> **Source information**
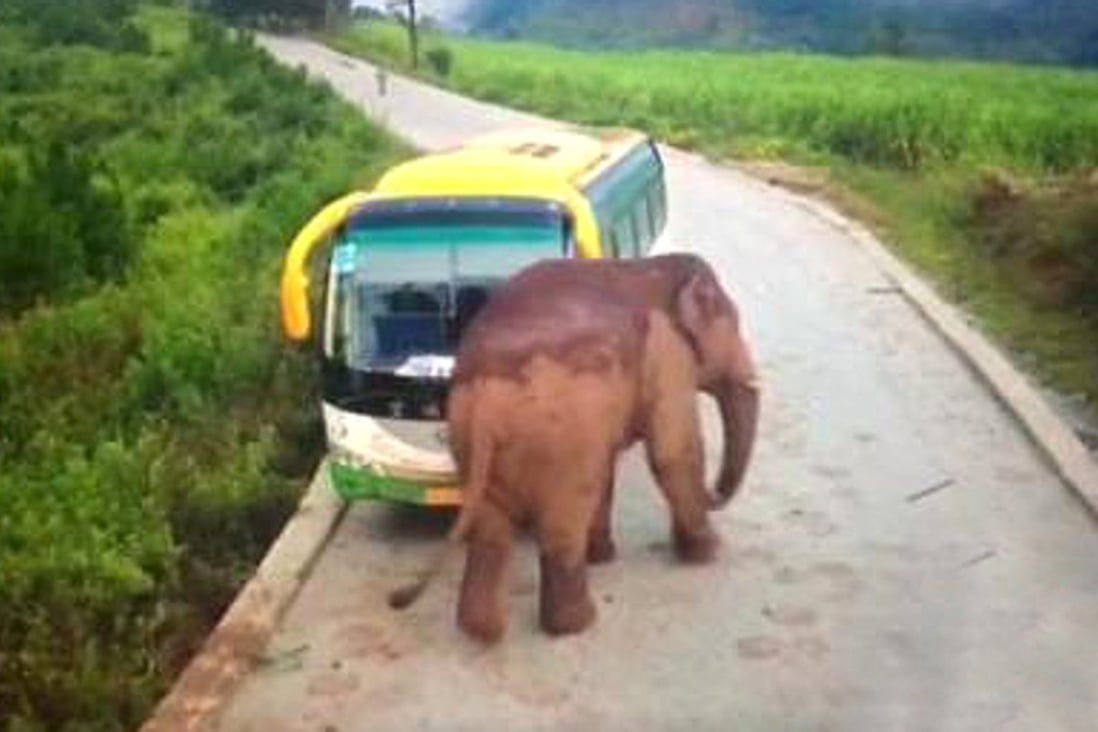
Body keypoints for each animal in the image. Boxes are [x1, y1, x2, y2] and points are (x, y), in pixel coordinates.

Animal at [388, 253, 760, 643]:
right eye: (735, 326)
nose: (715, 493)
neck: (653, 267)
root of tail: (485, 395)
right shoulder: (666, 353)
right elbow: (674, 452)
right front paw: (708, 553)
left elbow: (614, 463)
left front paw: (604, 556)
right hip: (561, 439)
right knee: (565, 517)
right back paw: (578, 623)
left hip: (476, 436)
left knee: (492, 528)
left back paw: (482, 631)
---
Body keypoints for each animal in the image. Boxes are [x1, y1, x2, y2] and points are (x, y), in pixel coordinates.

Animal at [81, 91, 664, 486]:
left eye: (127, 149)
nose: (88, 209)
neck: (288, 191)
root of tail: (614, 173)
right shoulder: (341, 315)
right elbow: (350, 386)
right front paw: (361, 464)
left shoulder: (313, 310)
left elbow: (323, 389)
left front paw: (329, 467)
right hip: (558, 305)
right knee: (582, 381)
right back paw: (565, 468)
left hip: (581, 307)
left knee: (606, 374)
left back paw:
...
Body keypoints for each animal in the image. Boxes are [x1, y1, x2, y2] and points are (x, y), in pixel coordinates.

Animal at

> **Description of the task**
Gather all lines of the records that include the word "front".

> **Answer to this exercise**
right front paw: (708, 553)
left front paw: (604, 556)
right front paw: (361, 464)
left front paw: (329, 467)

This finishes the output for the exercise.